* [Aim of the exercise] Your answer must be an exact copy of every record below.

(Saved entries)
-- Opening Marker --

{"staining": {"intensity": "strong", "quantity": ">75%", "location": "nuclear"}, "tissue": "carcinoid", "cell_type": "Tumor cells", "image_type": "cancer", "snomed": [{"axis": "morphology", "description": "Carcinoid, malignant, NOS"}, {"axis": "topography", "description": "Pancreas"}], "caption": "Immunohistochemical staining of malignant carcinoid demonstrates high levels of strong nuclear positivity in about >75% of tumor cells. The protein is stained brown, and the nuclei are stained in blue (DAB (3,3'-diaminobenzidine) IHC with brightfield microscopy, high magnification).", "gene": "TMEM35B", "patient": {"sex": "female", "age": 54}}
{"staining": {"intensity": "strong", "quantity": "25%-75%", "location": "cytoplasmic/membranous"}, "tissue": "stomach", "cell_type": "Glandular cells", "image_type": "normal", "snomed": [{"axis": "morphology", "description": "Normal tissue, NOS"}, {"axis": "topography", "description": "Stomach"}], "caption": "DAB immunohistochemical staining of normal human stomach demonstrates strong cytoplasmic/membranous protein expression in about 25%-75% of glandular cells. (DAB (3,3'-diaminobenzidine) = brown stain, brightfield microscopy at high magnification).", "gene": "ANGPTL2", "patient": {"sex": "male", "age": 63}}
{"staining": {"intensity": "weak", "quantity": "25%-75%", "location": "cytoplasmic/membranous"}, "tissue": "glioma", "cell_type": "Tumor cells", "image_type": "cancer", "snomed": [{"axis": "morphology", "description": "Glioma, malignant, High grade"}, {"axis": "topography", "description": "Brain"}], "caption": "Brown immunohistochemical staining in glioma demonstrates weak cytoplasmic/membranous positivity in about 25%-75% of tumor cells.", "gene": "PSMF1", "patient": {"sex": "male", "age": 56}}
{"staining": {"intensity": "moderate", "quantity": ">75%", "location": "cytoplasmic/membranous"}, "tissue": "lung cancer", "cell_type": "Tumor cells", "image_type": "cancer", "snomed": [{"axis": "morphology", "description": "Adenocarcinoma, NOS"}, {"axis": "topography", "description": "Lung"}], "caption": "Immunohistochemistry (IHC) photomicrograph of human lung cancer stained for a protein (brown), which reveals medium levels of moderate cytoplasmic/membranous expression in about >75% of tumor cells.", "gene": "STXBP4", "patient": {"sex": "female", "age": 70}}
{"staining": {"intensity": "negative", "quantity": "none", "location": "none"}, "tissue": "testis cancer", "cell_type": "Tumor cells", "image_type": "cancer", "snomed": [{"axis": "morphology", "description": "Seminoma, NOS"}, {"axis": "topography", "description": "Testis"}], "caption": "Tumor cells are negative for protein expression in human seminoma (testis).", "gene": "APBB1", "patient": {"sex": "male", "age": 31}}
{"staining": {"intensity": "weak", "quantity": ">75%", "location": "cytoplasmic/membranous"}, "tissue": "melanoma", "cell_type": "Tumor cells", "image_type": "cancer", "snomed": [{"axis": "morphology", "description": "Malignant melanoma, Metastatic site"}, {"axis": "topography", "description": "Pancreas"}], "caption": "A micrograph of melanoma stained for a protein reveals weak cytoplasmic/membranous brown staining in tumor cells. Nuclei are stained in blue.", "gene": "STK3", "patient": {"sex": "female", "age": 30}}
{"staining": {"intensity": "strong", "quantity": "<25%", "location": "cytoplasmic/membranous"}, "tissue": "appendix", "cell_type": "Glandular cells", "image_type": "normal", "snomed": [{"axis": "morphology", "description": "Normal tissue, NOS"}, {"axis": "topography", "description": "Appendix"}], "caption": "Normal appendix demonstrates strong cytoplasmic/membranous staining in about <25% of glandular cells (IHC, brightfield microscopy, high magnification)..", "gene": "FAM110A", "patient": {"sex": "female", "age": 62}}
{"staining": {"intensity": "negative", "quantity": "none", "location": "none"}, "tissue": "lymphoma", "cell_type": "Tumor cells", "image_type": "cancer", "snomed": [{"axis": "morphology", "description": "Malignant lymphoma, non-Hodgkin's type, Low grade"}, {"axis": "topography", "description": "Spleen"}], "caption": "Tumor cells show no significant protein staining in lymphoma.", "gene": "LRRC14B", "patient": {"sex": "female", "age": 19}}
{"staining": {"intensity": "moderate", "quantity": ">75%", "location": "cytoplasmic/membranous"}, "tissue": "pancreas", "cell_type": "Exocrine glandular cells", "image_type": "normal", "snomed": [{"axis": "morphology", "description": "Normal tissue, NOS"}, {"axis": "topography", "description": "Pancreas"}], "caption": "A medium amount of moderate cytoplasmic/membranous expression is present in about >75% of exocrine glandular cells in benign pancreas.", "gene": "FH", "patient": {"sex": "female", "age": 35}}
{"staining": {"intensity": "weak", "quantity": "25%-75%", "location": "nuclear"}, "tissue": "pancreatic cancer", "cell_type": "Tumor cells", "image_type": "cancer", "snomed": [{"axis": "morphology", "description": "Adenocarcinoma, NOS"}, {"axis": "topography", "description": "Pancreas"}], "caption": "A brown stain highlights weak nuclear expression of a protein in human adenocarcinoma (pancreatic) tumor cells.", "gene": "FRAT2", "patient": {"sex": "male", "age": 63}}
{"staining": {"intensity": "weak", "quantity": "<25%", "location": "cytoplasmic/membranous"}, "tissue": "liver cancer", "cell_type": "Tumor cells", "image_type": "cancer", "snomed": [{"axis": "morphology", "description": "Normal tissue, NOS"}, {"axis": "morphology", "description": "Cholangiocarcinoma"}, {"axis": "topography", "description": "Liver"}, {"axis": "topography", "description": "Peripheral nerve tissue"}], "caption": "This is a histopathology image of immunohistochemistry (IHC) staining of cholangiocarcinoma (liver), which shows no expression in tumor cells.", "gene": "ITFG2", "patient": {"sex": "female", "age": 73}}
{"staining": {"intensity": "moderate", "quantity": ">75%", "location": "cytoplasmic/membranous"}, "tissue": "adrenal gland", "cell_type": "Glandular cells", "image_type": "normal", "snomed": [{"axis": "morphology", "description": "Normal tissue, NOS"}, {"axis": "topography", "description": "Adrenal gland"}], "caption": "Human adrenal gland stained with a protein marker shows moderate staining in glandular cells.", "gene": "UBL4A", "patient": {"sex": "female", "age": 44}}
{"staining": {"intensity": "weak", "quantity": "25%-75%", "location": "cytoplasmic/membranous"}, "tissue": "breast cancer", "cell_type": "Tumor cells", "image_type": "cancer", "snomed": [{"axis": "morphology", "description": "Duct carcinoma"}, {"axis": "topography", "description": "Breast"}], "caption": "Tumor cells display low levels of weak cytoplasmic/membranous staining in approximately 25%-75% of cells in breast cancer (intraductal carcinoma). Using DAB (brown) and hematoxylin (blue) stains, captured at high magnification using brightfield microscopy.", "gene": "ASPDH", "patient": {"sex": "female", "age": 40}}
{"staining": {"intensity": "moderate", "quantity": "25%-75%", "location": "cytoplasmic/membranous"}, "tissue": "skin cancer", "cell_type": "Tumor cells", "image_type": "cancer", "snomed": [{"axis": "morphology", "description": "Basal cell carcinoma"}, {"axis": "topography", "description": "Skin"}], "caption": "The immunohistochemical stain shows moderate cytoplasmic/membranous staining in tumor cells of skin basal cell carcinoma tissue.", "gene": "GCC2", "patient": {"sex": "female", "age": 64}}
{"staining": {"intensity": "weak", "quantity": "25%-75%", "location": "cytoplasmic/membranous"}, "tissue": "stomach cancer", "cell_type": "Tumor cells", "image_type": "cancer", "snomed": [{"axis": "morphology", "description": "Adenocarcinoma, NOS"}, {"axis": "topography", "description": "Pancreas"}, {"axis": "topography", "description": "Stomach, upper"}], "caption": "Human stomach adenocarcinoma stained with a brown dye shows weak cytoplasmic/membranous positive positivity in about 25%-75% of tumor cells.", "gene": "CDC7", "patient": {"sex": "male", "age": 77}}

-- Closing Marker --

* [Reply]
{"staining": {"intensity": "strong", "quantity": ">75%", "location": "nuclear"}, "tissue": "carcinoid", "cell_type": "Tumor cells", "image_type": "cancer", "snomed": [{"axis": "morphology", "description": "Carcinoid, malignant, NOS"}, {"axis": "topography", "description": "Pancreas"}], "caption": "Immunohistochemical staining of malignant carcinoid demonstrates high levels of strong nuclear positivity in about >75% of tumor cells. The protein is stained brown, and the nuclei are stained in blue (DAB (3,3'-diaminobenzidine) IHC with brightfield microscopy, high magnification).", "gene": "TMEM35B", "patient": {"sex": "female", "age": 54}}
{"staining": {"intensity": "strong", "quantity": "25%-75%", "location": "cytoplasmic/membranous"}, "tissue": "stomach", "cell_type": "Glandular cells", "image_type": "normal", "snomed": [{"axis": "morphology", "description": "Normal tissue, NOS"}, {"axis": "topography", "description": "Stomach"}], "caption": "DAB immunohistochemical staining of normal human stomach demonstrates strong cytoplasmic/membranous protein expression in about 25%-75% of glandular cells. (DAB (3,3'-diaminobenzidine) = brown stain, brightfield microscopy at high magnification).", "gene": "ANGPTL2", "patient": {"sex": "male", "age": 63}}
{"staining": {"intensity": "weak", "quantity": "25%-75%", "location": "cytoplasmic/membranous"}, "tissue": "glioma", "cell_type": "Tumor cells", "image_type": "cancer", "snomed": [{"axis": "morphology", "description": "Glioma, malignant, High grade"}, {"axis": "topography", "description": "Brain"}], "caption": "Brown immunohistochemical staining in glioma demonstrates weak cytoplasmic/membranous positivity in about 25%-75% of tumor cells.", "gene": "PSMF1", "patient": {"sex": "male", "age": 56}}
{"staining": {"intensity": "moderate", "quantity": ">75%", "location": "cytoplasmic/membranous"}, "tissue": "lung cancer", "cell_type": "Tumor cells", "image_type": "cancer", "snomed": [{"axis": "morphology", "description": "Adenocarcinoma, NOS"}, {"axis": "topography", "description": "Lung"}], "caption": "Immunohistochemistry (IHC) photomicrograph of human lung cancer stained for a protein (brown), which reveals medium levels of moderate cytoplasmic/membranous expression in about >75% of tumor cells.", "gene": "STXBP4", "patient": {"sex": "female", "age": 70}}
{"staining": {"intensity": "negative", "quantity": "none", "location": "none"}, "tissue": "testis cancer", "cell_type": "Tumor cells", "image_type": "cancer", "snomed": [{"axis": "morphology", "description": "Seminoma, NOS"}, {"axis": "topography", "description": "Testis"}], "caption": "Tumor cells are negative for protein expression in human seminoma (testis).", "gene": "APBB1", "patient": {"sex": "male", "age": 31}}
{"staining": {"intensity": "weak", "quantity": ">75%", "location": "cytoplasmic/membranous"}, "tissue": "melanoma", "cell_type": "Tumor cells", "image_type": "cancer", "snomed": [{"axis": "morphology", "description": "Malignant melanoma, Metastatic site"}, {"axis": "topography", "description": "Pancreas"}], "caption": "A micrograph of melanoma stained for a protein reveals weak cytoplasmic/membranous brown staining in tumor cells. Nuclei are stained in blue.", "gene": "STK3", "patient": {"sex": "female", "age": 30}}
{"staining": {"intensity": "strong", "quantity": "<25%", "location": "cytoplasmic/membranous"}, "tissue": "appendix", "cell_type": "Glandular cells", "image_type": "normal", "snomed": [{"axis": "morphology", "description": "Normal tissue, NOS"}, {"axis": "topography", "description": "Appendix"}], "caption": "Normal appendix demonstrates strong cytoplasmic/membranous staining in about <25% of glandular cells (IHC, brightfield microscopy, high magnification)..", "gene": "FAM110A", "patient": {"sex": "female", "age": 62}}
{"staining": {"intensity": "negative", "quantity": "none", "location": "none"}, "tissue": "lymphoma", "cell_type": "Tumor cells", "image_type": "cancer", "snomed": [{"axis": "morphology", "description": "Malignant lymphoma, non-Hodgkin's type, Low grade"}, {"axis": "topography", "description": "Spleen"}], "caption": "Tumor cells show no significant protein staining in lymphoma.", "gene": "LRRC14B", "patient": {"sex": "female", "age": 19}}
{"staining": {"intensity": "moderate", "quantity": ">75%", "location": "cytoplasmic/membranous"}, "tissue": "pancreas", "cell_type": "Exocrine glandular cells", "image_type": "normal", "snomed": [{"axis": "morphology", "description": "Normal tissue, NOS"}, {"axis": "topography", "description": "Pancreas"}], "caption": "A medium amount of moderate cytoplasmic/membranous expression is present in about >75% of exocrine glandular cells in benign pancreas.", "gene": "FH", "patient": {"sex": "female", "age": 35}}
{"staining": {"intensity": "weak", "quantity": "25%-75%", "location": "nuclear"}, "tissue": "pancreatic cancer", "cell_type": "Tumor cells", "image_type": "cancer", "snomed": [{"axis": "morphology", "description": "Adenocarcinoma, NOS"}, {"axis": "topography", "description": "Pancreas"}], "caption": "A brown stain highlights weak nuclear expression of a protein in human adenocarcinoma (pancreatic) tumor cells.", "gene": "FRAT2", "patient": {"sex": "male", "age": 63}}
{"staining": {"intensity": "weak", "quantity": "<25%", "location": "cytoplasmic/membranous"}, "tissue": "liver cancer", "cell_type": "Tumor cells", "image_type": "cancer", "snomed": [{"axis": "morphology", "description": "Normal tissue, NOS"}, {"axis": "morphology", "description": "Cholangiocarcinoma"}, {"axis": "topography", "description": "Liver"}, {"axis": "topography", "description": "Peripheral nerve tissue"}], "caption": "This is a histopathology image of immunohistochemistry (IHC) staining of cholangiocarcinoma (liver), which shows no expression in tumor cells.", "gene": "ITFG2", "patient": {"sex": "female", "age": 73}}
{"staining": {"intensity": "moderate", "quantity": ">75%", "location": "cytoplasmic/membranous"}, "tissue": "adrenal gland", "cell_type": "Glandular cells", "image_type": "normal", "snomed": [{"axis": "morphology", "description": "Normal tissue, NOS"}, {"axis": "topography", "description": "Adrenal gland"}], "caption": "Human adrenal gland stained with a protein marker shows moderate staining in glandular cells.", "gene": "UBL4A", "patient": {"sex": "female", "age": 44}}
{"staining": {"intensity": "weak", "quantity": "25%-75%", "location": "cytoplasmic/membranous"}, "tissue": "breast cancer", "cell_type": "Tumor cells", "image_type": "cancer", "snomed": [{"axis": "morphology", "description": "Duct carcinoma"}, {"axis": "topography", "description": "Breast"}], "caption": "Tumor cells display low levels of weak cytoplasmic/membranous staining in approximately 25%-75% of cells in breast cancer (intraductal carcinoma). Using DAB (brown) and hematoxylin (blue) stains, captured at high magnification using brightfield microscopy.", "gene": "ASPDH", "patient": {"sex": "female", "age": 40}}
{"staining": {"intensity": "moderate", "quantity": "25%-75%", "location": "cytoplasmic/membranous"}, "tissue": "skin cancer", "cell_type": "Tumor cells", "image_type": "cancer", "snomed": [{"axis": "morphology", "description": "Basal cell carcinoma"}, {"axis": "topography", "description": "Skin"}], "caption": "The immunohistochemical stain shows moderate cytoplasmic/membranous staining in tumor cells of skin basal cell carcinoma tissue.", "gene": "GCC2", "patient": {"sex": "female", "age": 64}}
{"staining": {"intensity": "weak", "quantity": "25%-75%", "location": "cytoplasmic/membranous"}, "tissue": "stomach cancer", "cell_type": "Tumor cells", "image_type": "cancer", "snomed": [{"axis": "morphology", "description": "Adenocarcinoma, NOS"}, {"axis": "topography", "description": "Pancreas"}, {"axis": "topography", "description": "Stomach, upper"}], "caption": "Human stomach adenocarcinoma stained with a brown dye shows weak cytoplasmic/membranous positive positivity in about 25%-75% of tumor cells.", "gene": "CDC7", "patient": {"sex": "male", "age": 77}}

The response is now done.